You can see that in all three real conspiracies I detailed above, none of these three assumptions takes place. In all three cases there is a valid scientific basis behind the conspiracy theory, the collaborations between the ‘plotters’ and the executioners are plausible, and when somebody gets harmed (as in the case of the syphilis experiment), it’s never the perpetrators of the conspiracy. Last but not least, the methods for execution of the conspiracy largely make sense and are as efficient as can be considering the scientific and technological limitations.


The Chemtrails Test

How does the chemtrails theory stand when tested for these three warning signs? Not well at all. The idea that governments mind-control or infect the population with diseases using volatile compounds spread from above does not stand up to scientific scrutiny (1st warning sign). Even if the government could do that, it seems like an extremely clumsy execution (4th warning sign): why should the government repeatedly spread toxic materials in the air, in the most noticeable way possible, instead of doing it just a few times at low altitude where such materials would have more effect? Why not spread the materials in drinking water, or in foodstuff?
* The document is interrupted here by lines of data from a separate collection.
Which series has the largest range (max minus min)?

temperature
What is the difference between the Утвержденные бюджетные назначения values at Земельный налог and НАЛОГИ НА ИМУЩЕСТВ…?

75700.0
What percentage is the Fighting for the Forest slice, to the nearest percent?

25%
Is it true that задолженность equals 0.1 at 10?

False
These claims seem even more bizarre when one realizes that transmission of pathogens and/or mind altering drugs through the air will definitely cause injury to the families of decision makers, as they breathe the same air everybody does (3rd warning sign). And last but not least: execution of such a plan would require collaboration between a large number of entities (2nd warning sign): scientists, airplane pilots, and even diplomats, politicians and heads of states from all over the globe. It seems extremely unlikely that such a collaboration could occur, or be kept under shrouds for long.
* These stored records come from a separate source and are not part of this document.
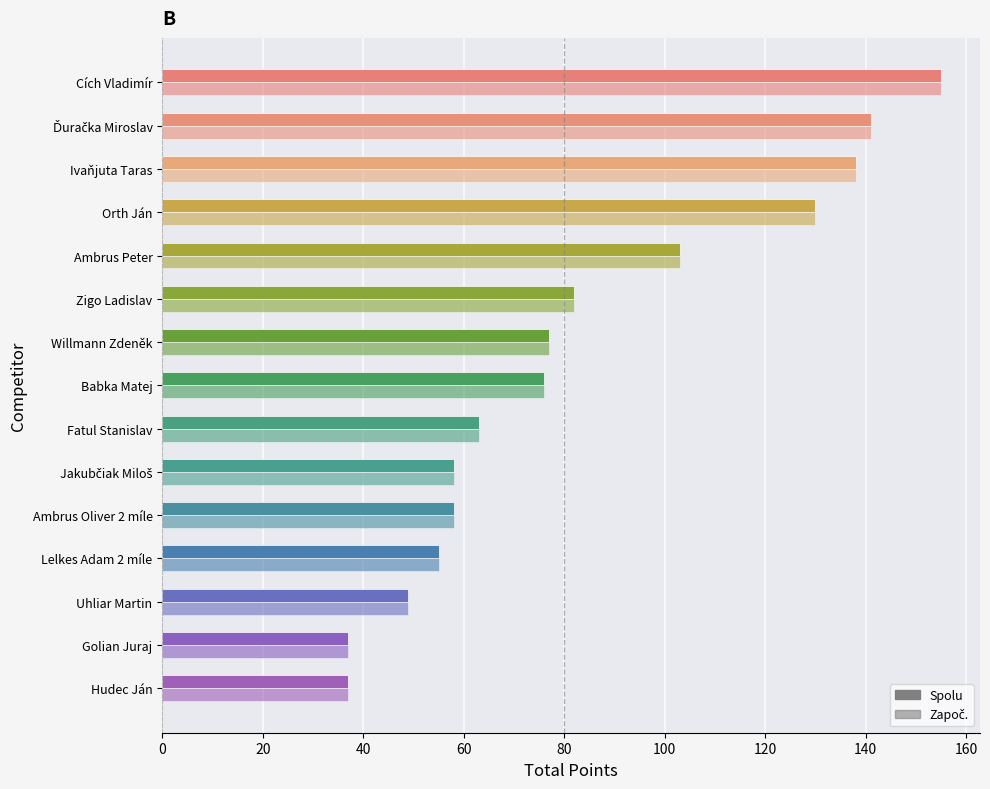

What is the maximum value for Započ.?

155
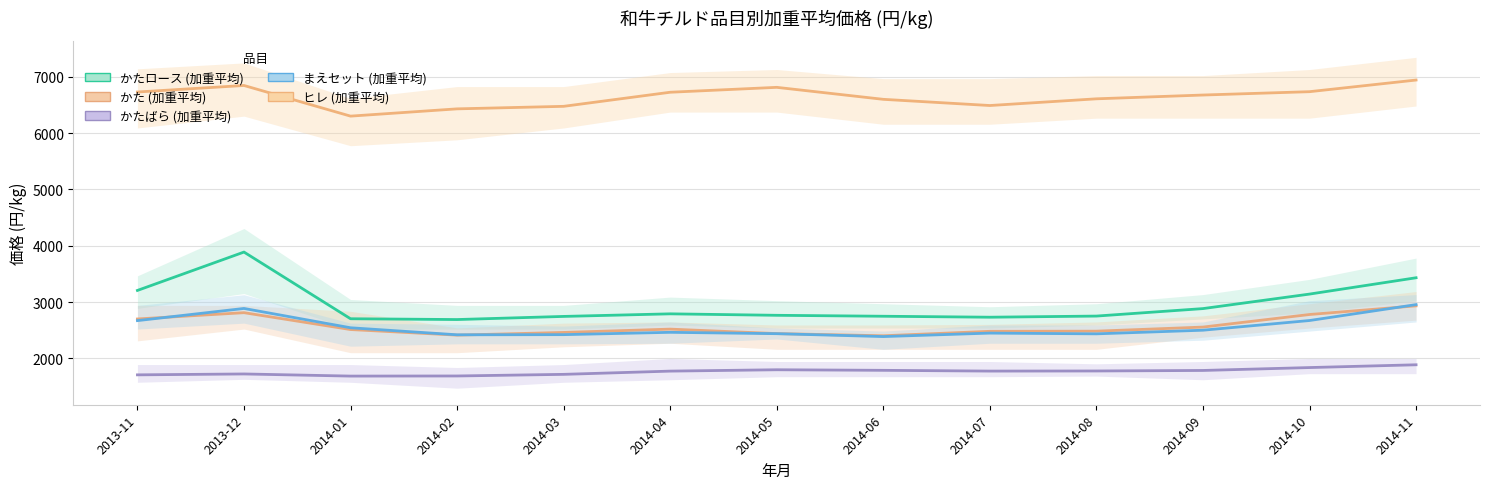

What is the sum of the かたばら (加重平均) values at 2014-05 and 2014-04?

3570.5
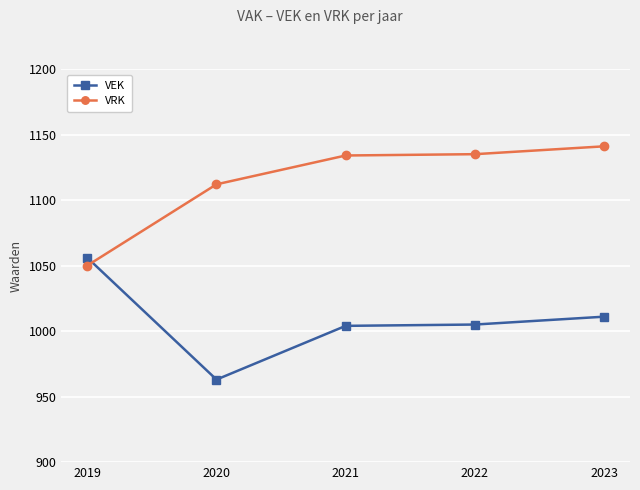

Which category has the lowest value in the VEK series?

2020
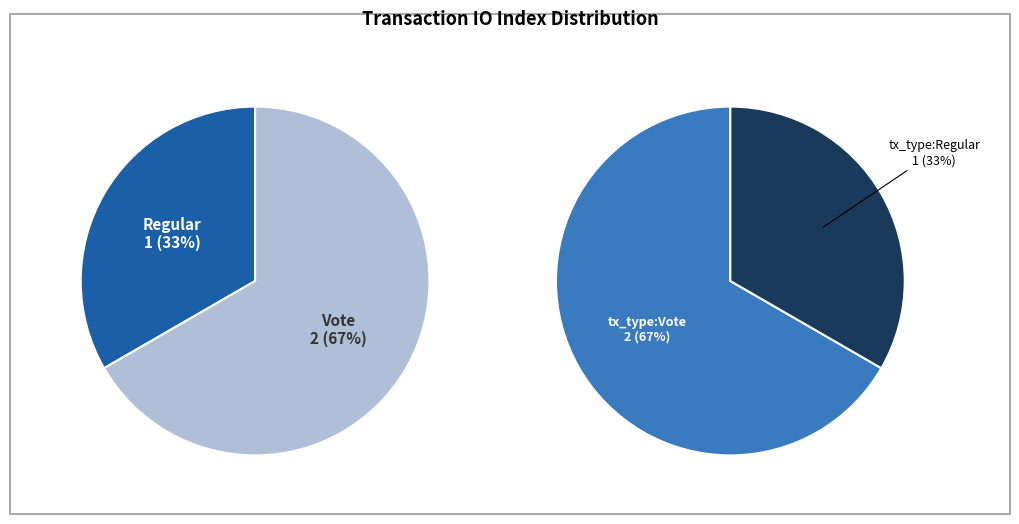

What is the change in value from Regular to Vote?

+1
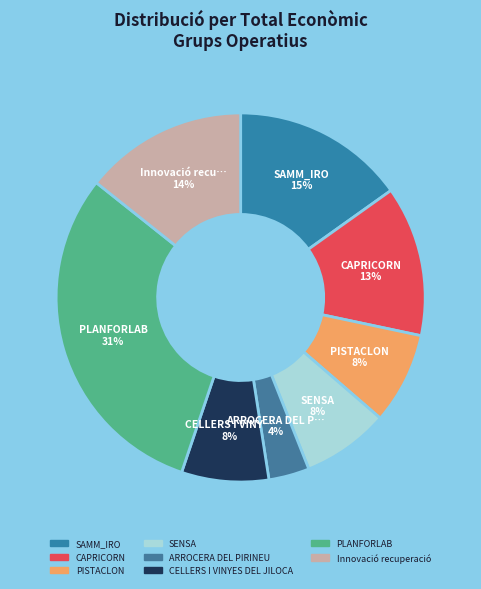

What is the ratio of the value at SAMM_IRO to the value at SENSA?

2.0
It’s important to understand that conspiracy theories occasionally do turn out real, at least partially. The ‘weirdness factor’ of the theory does not necessarily exclude it from rigorous deliberation, since the future always seems weird to us from our viewpoint in the present (see Failure of the Paradigm for more on that). However, we can differentiate between certain, more plausible, conspiracy theories, and others that are much less plausible – and therefore require more evidence before we can consider them seriously.
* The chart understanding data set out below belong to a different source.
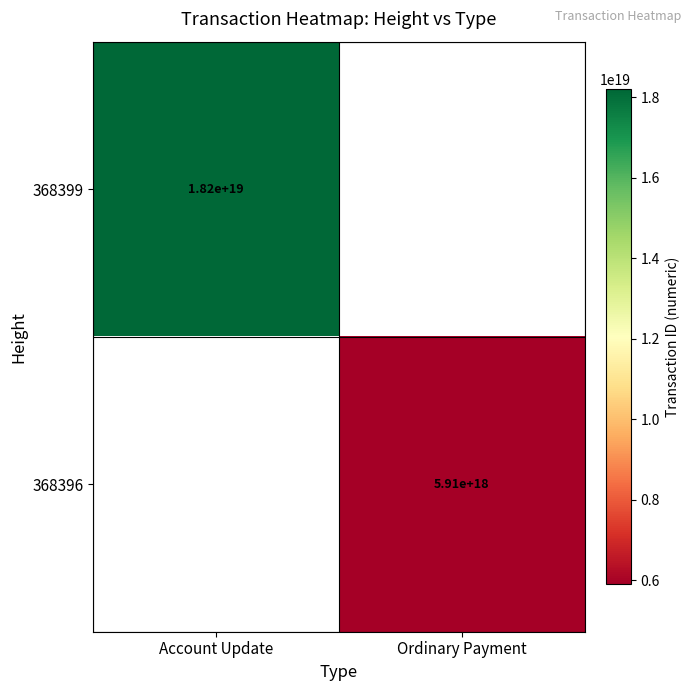

True or false: 368399 has a value of 8355561070766221312 at Account Update.

False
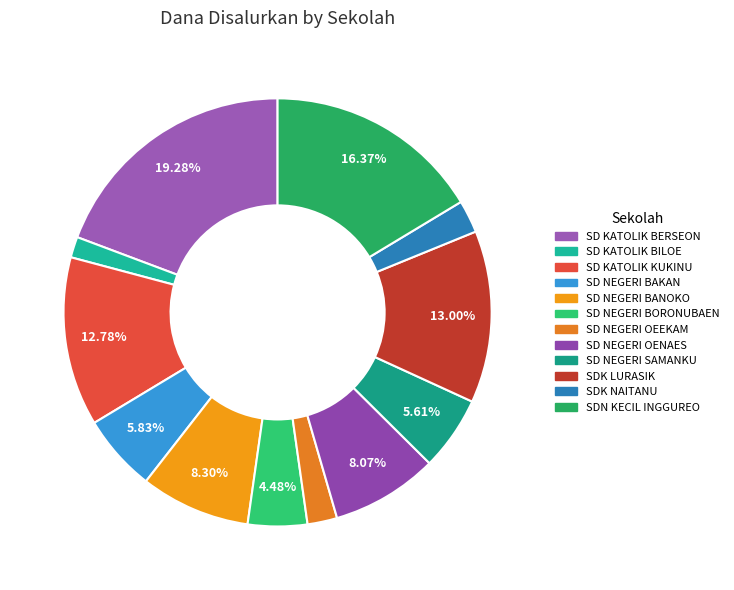

Is it true that SDK LURASIK is 2% of the pie?

False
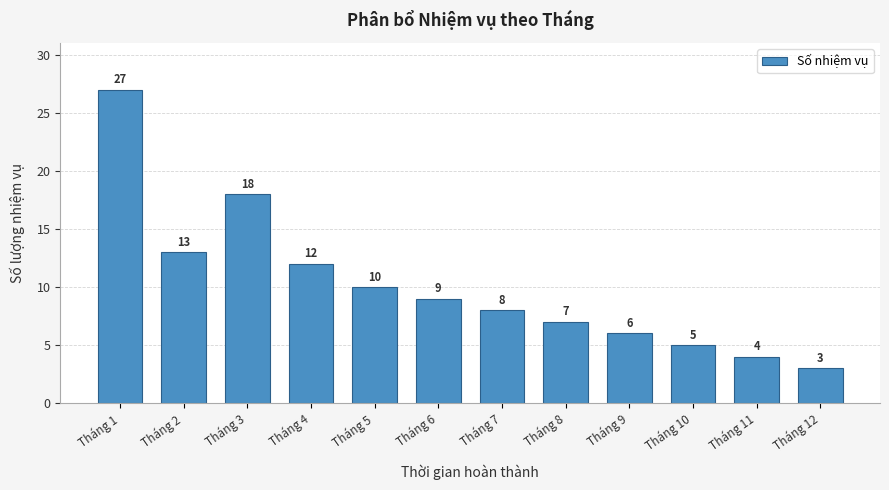

Reading left to right, transcribe all the data shown in this chart.

27	13	18	12	10	9	8	7	6	5	4	3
In this post I highlighted four warning signs that could help us steer clear of certain conspiracy theories, unless their advocates provide us with much more significant evidence than they currently have. These warning signs apply to conspiracy theories about aliens and alien abductions, to anti-vaccination conspiracy theories, and yes – to the chemtrails theories as well.

Twenty or thirty years from today, we will likely look back at some of the conspiracy theories of the past, and recognize in hindsight that a small number of them had some merit. But I’m pretty sure it won’t be the theory about chemtrails.